Why Weight Training Is Needed to Burn Fat

There is another maxim to remember when trying to trim those extra inches: more muscle burns more fat. What this means is that, if you are able to achieve the right intake of protein and exert the right amount of effort to build muscle, all that is really left to burn is glucose and fat.

This would require you to incorporate exercises that build muscle rather than just sweat. While step and spin classes are great ways to burn fat, they cannot do it as effectively on their own, particularly around the waist, trunk, and upper body.

For this, you would need to combine a cardio workout with a structured weight training program.

Why? Because lifting weights moves you quickly into a high-intensity zone, albeit for shorter bursts. While working on a treadmill, cycle, or row machine can burn a lot of calories, if your goal is to burn fat, you need to address your muscle-fat ratio.

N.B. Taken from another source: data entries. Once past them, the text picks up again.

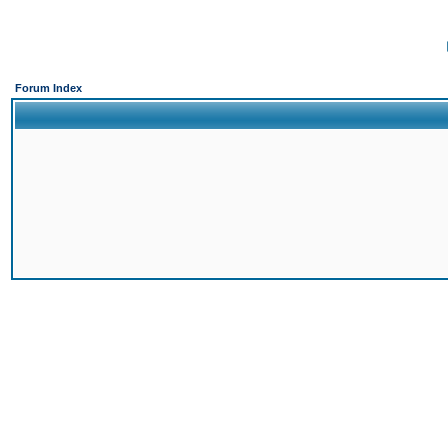
Forum Index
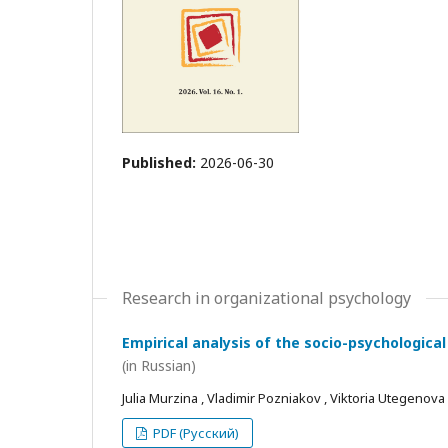
Published:
2026-06-30
Research in organizational psychology
Empirical analysis of the socio-psychological
(in Russian)
Julia Murzina , Vladimir Pozniakov , Viktoria Utegenova
PDF (Русский)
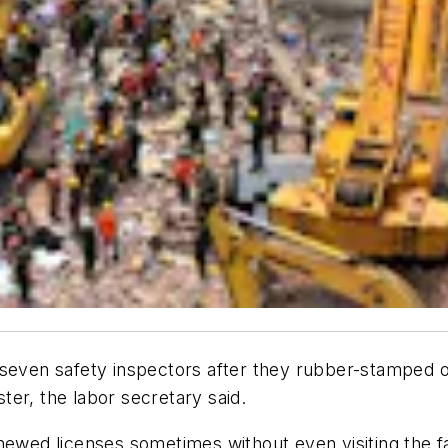
en safety inspectors after they rubber-stamped oper
ster, the labor secretary said.
newed licenses sometimes without even visiting the fa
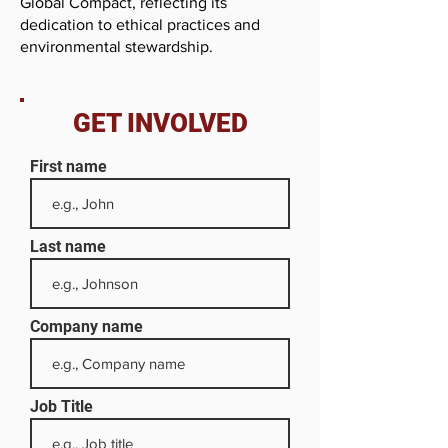
Global Compact, reflecting its
dedication to ethical practices and
environmental stewardship.
GET INVOLVED
First name
Last name
Company name
Job Title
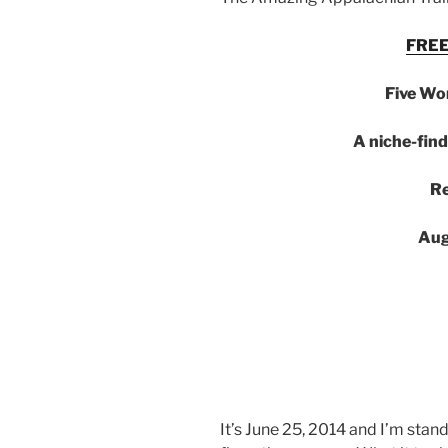
FREE
Five Wo
A niche-find
Re
Aug
It’s June 25, 2014 and I’m stan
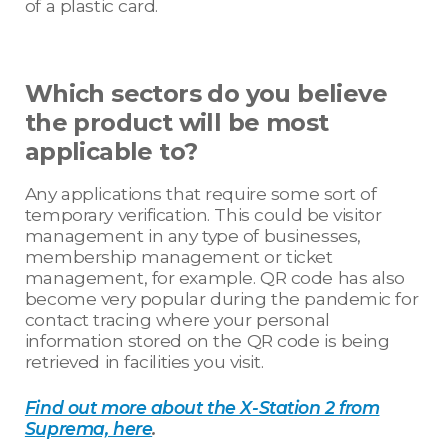
of a plastic card.
Which sectors do you believe
the product will be most
applicable to?
Any applications that require some sort of
temporary verification. This could be visitor
management in any type of businesses,
membership management or ticket
management, for example. QR code has also
become very popular during the pandemic for
contact tracing where your personal
information stored on the QR code is being
retrieved in facilities you visit.
Find out more about the X-Station 2 from
Suprema, here
.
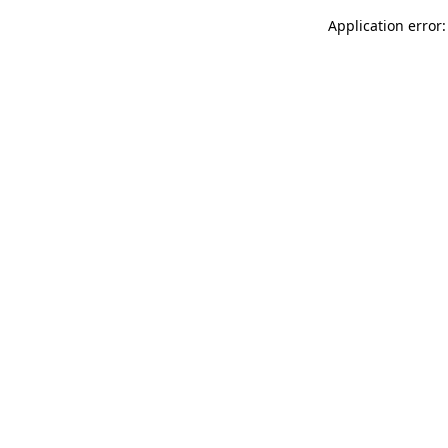
Application error:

What this means is that you need to build more muscle in relation to your body fat. If you don’t, you may lose weight but fail to achieve the tone needed to refine the waist, hips, buttocks, thighs, legs, and upper body.

Summing Up

The practical approach to burning fat (as opposed to shedding a few pounds) relies on three basic tenets, whether you are new to training or an experienced athlete:

  • Increase muscle with weight training. Extra muscle burns more energy both during activity (the active metabolic rate) and at rest (the resting metabolic rate). Cardio alone usually can’t accomplish this, and dieting definitely won’t.
  • Lift heavier weights. This means finding weights that allow you to complete eight to 12 reps with enough effort to be challenging but not too much as to lose form. If you are able to manage 15 to 20 repetitions, you won’t build muscles and would be better served doing just cardio.
  • Incorporate higher intensity cardio. High-intensity exercise, even if only in short bursts, may help rev up the metabolism quickly, particularly at the start of a workout. But don’t overdo it. Keep the intensity within your recommended maximum heart rate, and remember that fat burning requires the right amount of intensity and time.